What needs to be done: Find every line in the records that contains the string "players", and copy each of those lines. Treat uppercase and lowercase letters as different.

Source data:
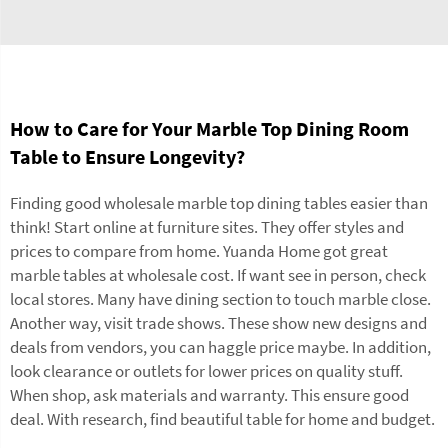
How to Care for Your Marble Top Dining Room
Table to Ensure Longevity?
Finding good wholesale marble top dining tables easier than
think! Start online at furniture sites. They offer styles and
prices to compare from home. Yuanda Home got great
marble
tables
at wholesale cost. If want see in person, check
local stores. Many have dining section to touch marble close.
Another way, visit trade shows. These show new designs and
deals from vendors, you can haggle price maybe. In addition,
look clearance or outlets for lower prices on quality stuff.
When shop, ask materials and warranty. This ensure good
deal. With research, find beautiful table for home and budget.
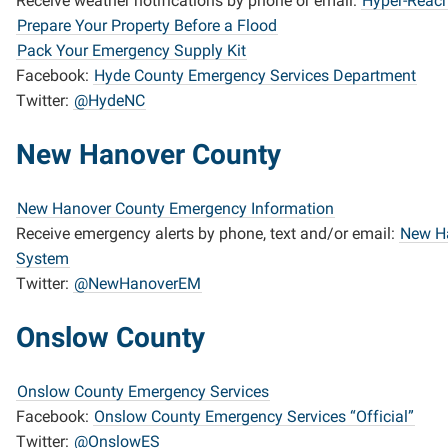
Receive weather notifications by phone or email:
Hyper-Reac
Prepare Your Property Before a Flood
Pack Your Emergency Supply Kit
Facebook:
Hyde County Emergency Services Department
Twitter:
@HydeNC
New Hanover County
New Hanover County Emergency Information
Receive emergency alerts by phone, text and/or email:
New Ha
System
Twitter:
@NewHanoverEM
Onslow County
Onslow County Emergency Services
Facebook:
Onslow County Emergency Services “Official”
Twitter:
@OnslowES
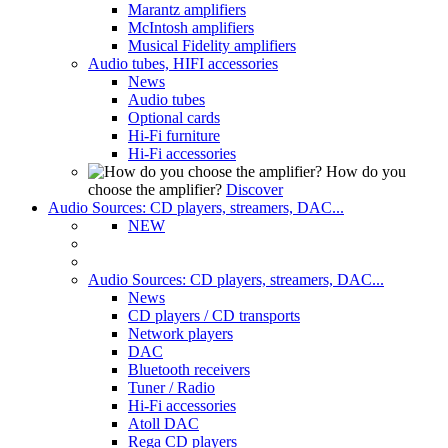
Marantz amplifiers
McIntosh amplifiers
Musical Fidelity amplifiers
Audio tubes, HIFI accessories
News
Audio tubes
Optional cards
Hi-Fi furniture
Hi-Fi accessories
How do you
choose the amplifier?
Discover
Audio Sources: CD players, streamers, DAC...
NEW
Audio Sources: CD players, streamers, DAC...
News
CD players / CD transports
Network players
DAC
Bluetooth receivers
Tuner / Radio
Hi-Fi accessories
Atoll DAC
Rega CD players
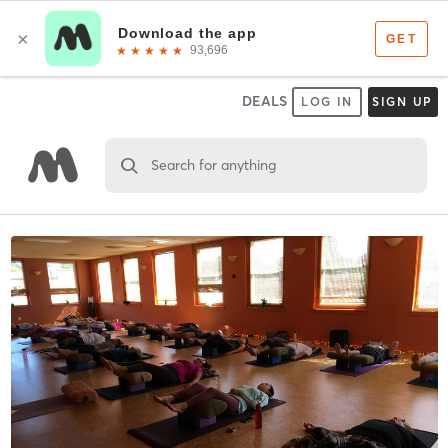
DEALS
LOG IN
SIGN UP
Search for anything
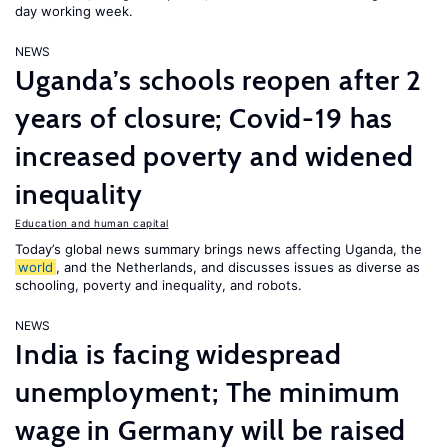
day working week.
NEWS
Uganda’s schools reopen after 2
years of closure; Covid-19 has
increased poverty and widened
inequality
Education and human capital
Today’s global news summary brings news affecting Uganda, the
world
, and the Netherlands, and discusses issues as diverse as
schooling, poverty and inequality, and robots.
NEWS
India is facing widespread
unemployment; The minimum
wage in Germany will be raised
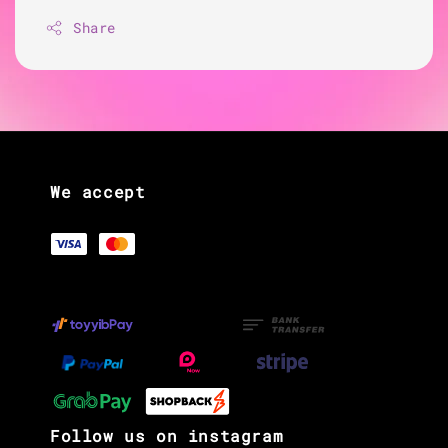
Share
We accept
Follow us on instagram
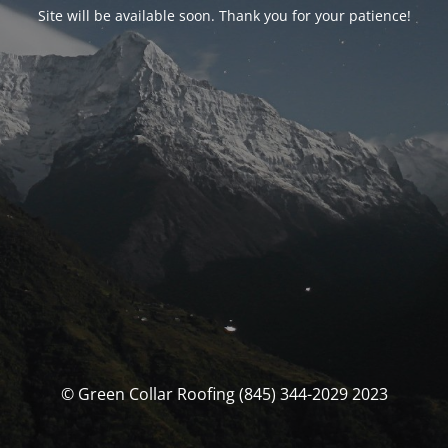
Site will be available soon. Thank you for your patience!
© Green Collar Roofing (845) 344-2029 2023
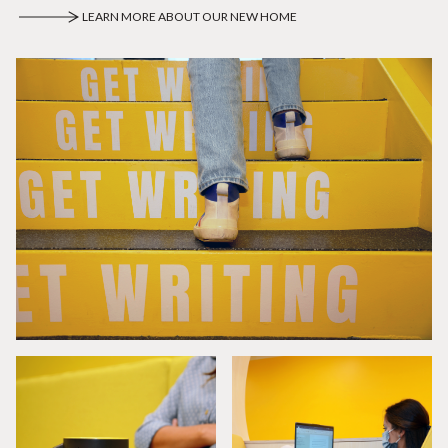
LEARN MORE ABOUT OUR NEW HOME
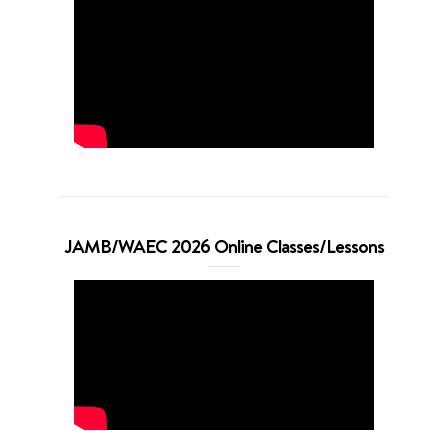
JAMB/WAEC 2026 Online Classes/Lessons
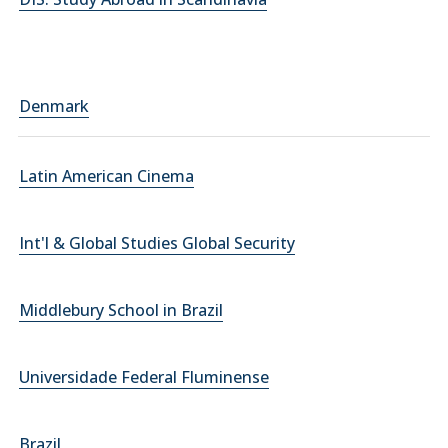
Denmark
Latin American Cinema
Int'l & Global Studies Global Security
Middlebury School in Brazil
Universidade Federal Fluminense
Brazil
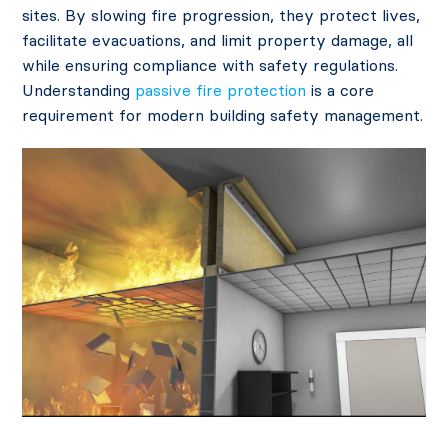
sites. By slowing fire progression, they protect lives,
facilitate evacuations, and limit property damage, all
while ensuring compliance with safety regulations.
Understanding
passive fire protection
is a core
requirement for modern building safety management.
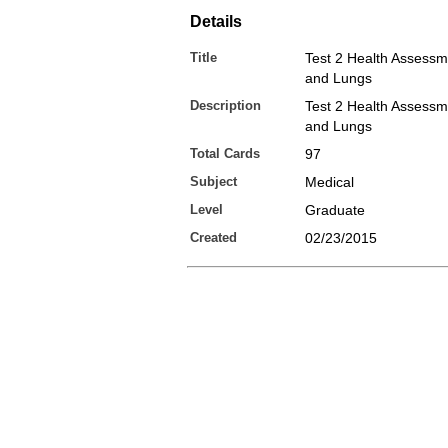
Details
Title
Test 2 Health Assess
and Lungs
Description
Test 2 Health Assess
and Lungs
Total Cards
97
Subject
Medical
Level
Graduate
Created
02/23/2015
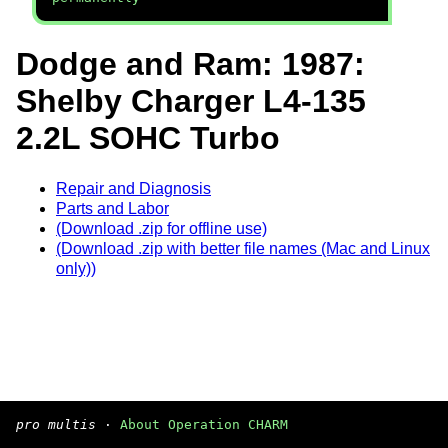
Dodge and Ram: 1987:
Shelby Charger L4-135
2.2L SOHC Turbo
Repair and Diagnosis
Parts and Labor
(Download .zip for offline use)
(Download .zip with better file names (Mac and Linux
only))
pro multis
·
About Operation CHARM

Result below:
Audio Sources: CD players, streamers, DAC...
Audio Sources: CD players, streamers, DAC...
CD players / CD transports
Network players
Rega CD players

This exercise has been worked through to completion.